Douglas A. McIntyre is the co-founder, chief executive officer and editor in chief of 24/7 Wall St. and 24/7 Tempo. He has held these jobs since 2006.

McIntyre has written thousands of articles for 24/7 Wall St. He is an expert on corporate finance, the automotive industry, media companies and international finance. He has edited articles on national demographics, sports, personal income and travel.

His work has been quoted or mentioned in The New York Times, The Wall Street Journal, Los Angeles Times, The Washington Post, NBC News, Time, The New Yorker, HuffPost USA Today, Business Insider, Yahoo, AOL, MarketWatch, The Atlantic, Bloomberg, New York Post, Chicago Tribune, Forbes, The Guardian and many other major publications. McIntyre has been a guest on CNBC, the BBC and television and radio stations across the country.

A magna cum laude graduate of Harvard College, McIntyre also was president of The Harvard Advocate. Founded in 1866, the Advocate is the oldest college publication in the United States.

TheStreet.com, Comps.com and Edgar Online are some of the public companies for which McIntyre served on the board of directors. He was a Vicinity Corporation board member when the company was sold to Microsoft in 2002. He served on the audit committees of some of these companies.

McIntyre has been the CEO of FutureSource, a provider of trading terminals and news to commodities and futures traders. He was president of Switchboard, the online phone directory company. He served as chairman and CEO of On2 Technologies, the video compression company that provided video compression software for Adobe’s Flash. Google bought On2 in 2009.

> SOURCE MATERIAL:

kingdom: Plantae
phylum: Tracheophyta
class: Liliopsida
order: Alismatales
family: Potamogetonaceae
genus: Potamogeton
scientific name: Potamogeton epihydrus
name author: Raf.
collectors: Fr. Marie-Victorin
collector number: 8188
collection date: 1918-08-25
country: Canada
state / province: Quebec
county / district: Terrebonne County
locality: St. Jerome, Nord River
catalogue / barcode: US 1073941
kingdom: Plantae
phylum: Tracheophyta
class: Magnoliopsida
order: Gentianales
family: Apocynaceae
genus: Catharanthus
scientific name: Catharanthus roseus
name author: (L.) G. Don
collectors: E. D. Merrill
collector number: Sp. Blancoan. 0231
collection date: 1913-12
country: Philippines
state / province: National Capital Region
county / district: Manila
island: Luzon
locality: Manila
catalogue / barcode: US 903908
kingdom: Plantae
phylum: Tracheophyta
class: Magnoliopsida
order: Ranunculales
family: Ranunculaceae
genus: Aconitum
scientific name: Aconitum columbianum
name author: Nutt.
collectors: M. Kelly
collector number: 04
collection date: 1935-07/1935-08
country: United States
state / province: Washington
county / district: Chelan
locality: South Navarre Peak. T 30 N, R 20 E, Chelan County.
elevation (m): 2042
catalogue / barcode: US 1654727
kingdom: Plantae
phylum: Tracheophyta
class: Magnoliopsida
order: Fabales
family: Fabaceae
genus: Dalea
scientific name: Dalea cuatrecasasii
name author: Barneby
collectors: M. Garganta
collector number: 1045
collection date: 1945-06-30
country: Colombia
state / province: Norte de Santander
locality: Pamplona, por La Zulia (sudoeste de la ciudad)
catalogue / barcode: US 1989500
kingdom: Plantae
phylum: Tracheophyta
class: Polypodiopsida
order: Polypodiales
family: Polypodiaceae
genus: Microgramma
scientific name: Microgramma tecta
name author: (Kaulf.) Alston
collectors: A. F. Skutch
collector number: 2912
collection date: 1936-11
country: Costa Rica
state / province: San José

> WHAT YOU WILL DO:
a) In the McIntyre biography, which company bought On2 Technologies, and in what year?
b) Copy the part of the McIntyre biography that opens with the words containing "McIntyre has written" and closes with "income and travel.".

> ANSWERS BY TASK:
a) Google bought On2 Technologies in 2009.

b)
McIntyre has written thousands of articles for 24/7 Wall St. He is an expert on corporate finance, the automotive industry, media companies and international finance. He has edited articles on national demographics, sports, personal income and travel.